Trying to beat an ocean full of critters is a bit like trying to fix a global sand shortage by crushing up old bottles. Which someone is, with the obligatory addendum that while it is construction that is voraciously consuming sand, “Rising sea levels caused by climate change also contribute to the shortage”.

If you’re ready to start chewing the ocean here, “Seaweed pancakes, seaweed tartare and even chocolate seaweed mousse should be on the menu in homes and restaurants, according to Vincent Doumeizel. He recommended drying seaweed and sprinkling it on meals, saying: ‘Start like this and get used to the taste. You don’t need a lot of seaweed to get all the healthy benefits.’” And as the late Jackie Mason memorably observed, if you’re told you need to work on appreciating some supposedly sophisticated food, you know it tastes bad.

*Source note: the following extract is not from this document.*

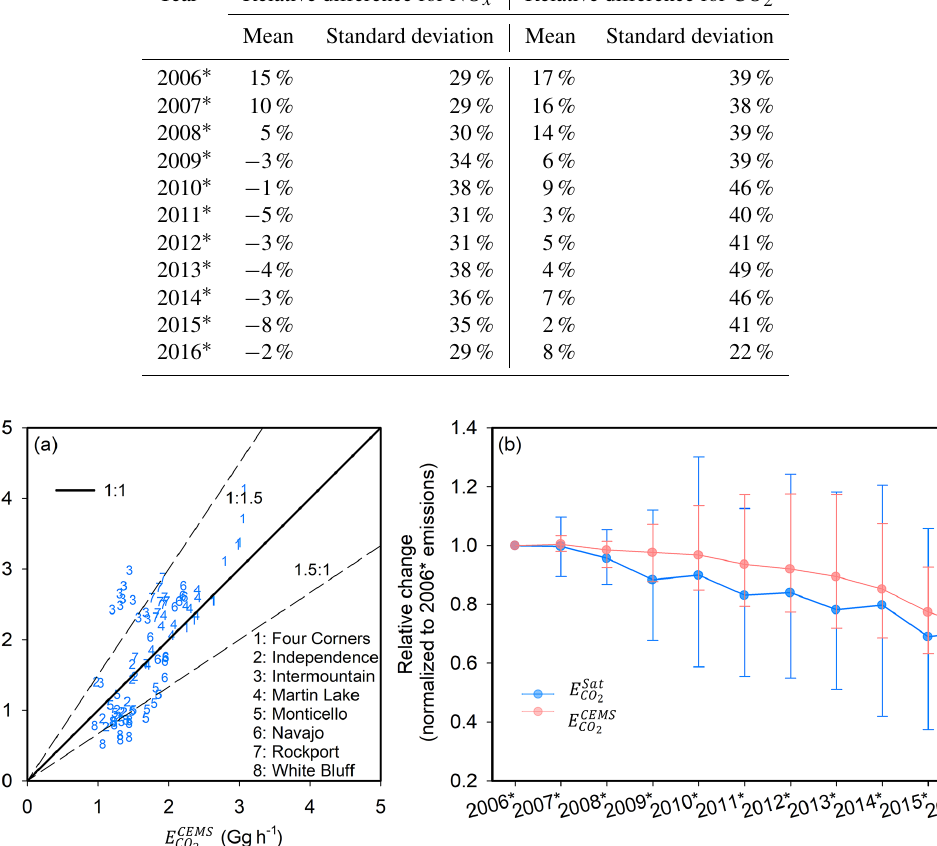
from 2006 ∗ to 2016 ∗ . The solid lines represent the ratio CO 2 (blue lines) and CO 2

In fact seaweed might well be healthy and a desirable addition to our diets in modest amounts. But you also know what happens when someone becomes a zealot: their eyes bulge, they seize your lapel, and yell “Over thousands of generations, we had a lot of seaweed. That’s why our brains grew so big, because these fatty acids were present in seaweed and fish oil.” And when we stopped eating it, we got so dumb we thought politicians could change the weather, one is tempted to retort, before he raves on that “we lost the intimate connection with the ocean 1,000 years ago when we learned to be efficient at cultivation on land…. the only place in the world where we kept this close link between food and seaweed is the only place in the world that was not colonised by Europeans in the 19th century, which is north Asia” plus feeding 100 grams of it to every cow would reduce methane so much that “the impact on climate change would be equivalent to stopping each and every car and truck on the planet”. Although we have trouble conjuring up pastoral images of herds of cows surging from the rollers then diving gracefully down to scoop up kelp.

Bottom line? Changing the weather by sinking seaweed is not a plan. Indeed, with respect to Earl Bassett, it’s not even what you do when your plan fails. It’s just as silly as it sounds. Much better to eat the stuff and hope it improves your intelligence back to Medieval levels.

2 comments on “Or you can just eat it”

  1. Its a great business plan! think of the carbon credits and green subsidies you could harvest - never mind the kelp!

  2. Great article John. There are some whacky ideas out there alright.
    Over here in good old NZ , our farmers will be hit with a carbon a carbon tax soon. No matter how much those with the scientific, including pastoral experience , try to convince the Government otherwise , it's green light all the way. Our dear leader , Jacinda Ardhern , whilst on her recent trip to the USA to meet good old Joe Biden and others, presented them with some carbon free beef ... have you ever heard of anything so ridiculous. So on and on it goes with billions of dollars set aside to combat climate change etc ,yet other sectors like Health and the Police and Schools get a minimal top up. Love your articles. Some just can't see the wood for the trees.